In similar vein Lewis Mumford has made an unambiguous testimony. "The crisis, then, presses toward a conversion, deep-seated, organic, religious in essence, so that no part of political or personal existence will be untouched by it."(Lewis Mumford, Faith f or Living, Harcourt, Brace and Company, New York, 1940, pp. 193, 196.)

The redemptive society we seek must include men such as these and not merely those who have been identified with ecclesiastical enterprises. Many of the best people are not in the church precisely because they are the best people. We have, of course, some conspicuously vigorous minds actively at work within the church and wholly devoted to it, William Temple, T. S. Eliot and Reinhold Niebuhr being striking illustrations of this; but too many of essentially similar spirit are outside any self-conscious religious organization. Consequently the lines must be redrawn. "No religion," writes T. S. Eliot in his famous essay on Lancelot Andrewes, "can survive the judgment of history unless the best minds of its time have collaborated in its construction."(T. S. Eliot, Essays Ancient and Modern, Harcourt, Brace and Company, New York, 1936, p. 7)

The church of Elizabeth’s time, Eliot argues, succeeded because it had the advantage of the collaboration of men of the intellectual stature of Hooker and Andrewes. But on what do the intellectual giants of our day collaborate? They collaborate on economic planning, they collaborate on foreign policy, they collaborate on military strategy, but on the matters of the greatest possible importance and urgency they do not collaborate. Relatively few give themselves loyally to a consciously contrived fellowship of work and worship. Consequently the representative men of our day are closer to the tradition of John the Baptist than to the tradition of Christ. They are indeed voices crying in the wilderness. Many speak truly and well, but they are not members one of another and their influence is dissipated because they are not joined together in a redemptive society. Unless this situation is altered, there is little hope for our civilization.

Pessimistic as the more thoughtful spokesmen of this generation necessarily are, it would not be fair to bring this sense of the meeting to a close without reference to the deep faith that underlies so much of the intellectual and spiritual searching of our time. We have to strive to keep our faith, but we are keeping it. We are perplexed, but not unto despair. We believe that we can survive a civilization gone rotten and that the essential faith of Western man can be restored to this end.

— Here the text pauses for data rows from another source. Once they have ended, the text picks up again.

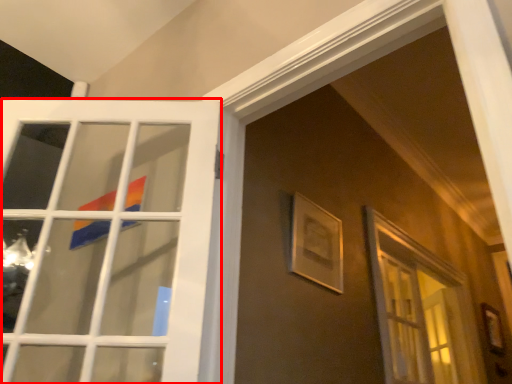
Question: From the image's perspective, what is the correct spatial positioning of door (annotated by the red box) in reference to picture frame?

Choices:
 (A) below
 (B) above

Answer: (B)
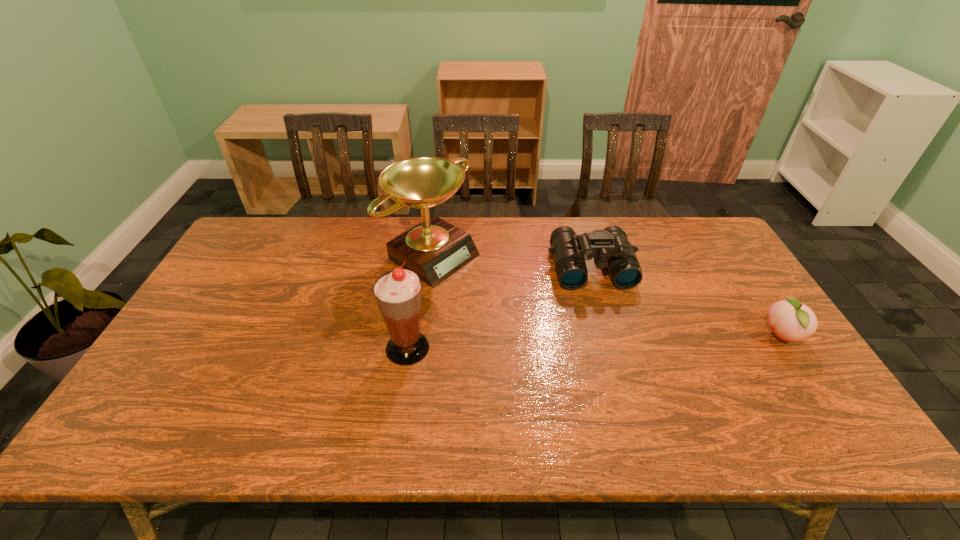
I want to click on vacant space that is in between the award and the rightmost object, so click(x=608, y=295).

Where is `empty space that is in between the rightmost object and the smoothie`? This screenshot has width=960, height=540. empty space that is in between the rightmost object and the smoothie is located at coordinates (594, 342).

This screenshot has width=960, height=540. I want to click on free space between the binoculars and the award, so click(513, 261).

You are a GUI agent. You are given a task and a screenshot of the screen. Output one action in this format:
    pyautogui.click(x=<x>, y=<y>)
    Task: Click on the free point between the peach and the award
    
    Given the screenshot: What is the action you would take?
    pyautogui.click(x=608, y=295)

Find the location of `the closest object relative to the award`. the closest object relative to the award is located at coordinates (398, 293).

Identify which object is the closest to the peach. Please provide its 2D coordinates. Your answer should be formatted as a tuple, i.e. [(x, y)], where the tuple contains the x and y coordinates of a point satisfying the conditions above.

[(610, 248)]

Find the location of a particular element. vacant region that satisfies the following two spatial constraints: 1. on the back side of the smoothie; 2. on the right side of the award is located at coordinates (422, 254).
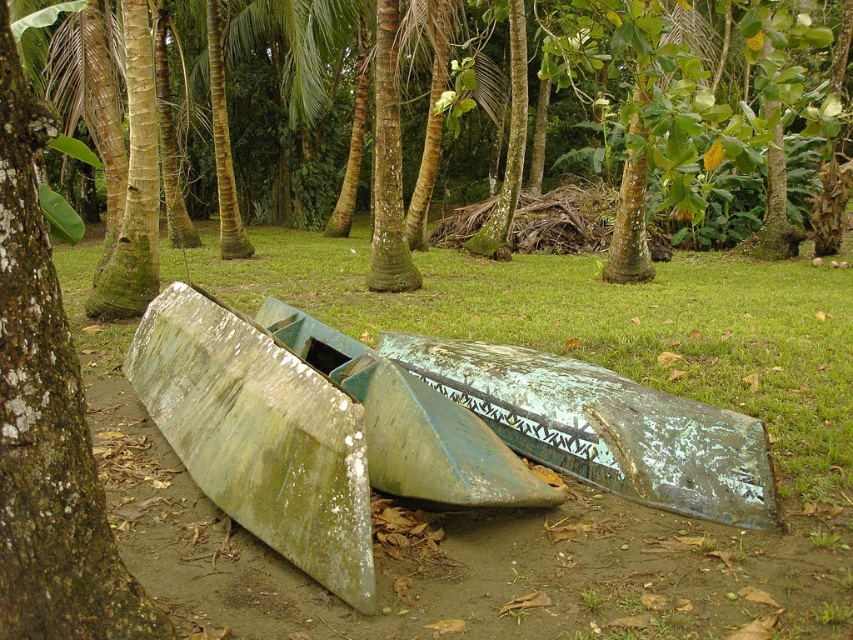
Based on the photo, you are standing in a tropical area with two old boats. You see the green mossy canoe at lower center and the green mossy wood boat at lower left. Which one is positioned to the right side?

The green mossy canoe at lower center is positioned to the right of the green mossy wood boat at lower left.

The moral decay of imperial Rome was overcome by the gospel for that day, and the moral decay of Western civilization will be likewise overcome by the gospel for our day. If modern man can be made to see and understand the predicament he is in, that very recognition may be amazingly salutary. As a fitting conclusion to this book, nothing better could be found than some sentences that Lord Tweedsmuir wrote just before he died, words that seem to the author to be the true conclusion of the matter. "I believe -- and this is my crowning optimism -- that the challenge with which we are now faced may restore to us that manly humility which alone gives power. It may bring us back to God. In that case our victory is assured. The Faith is an anvil which has worn out many hammers."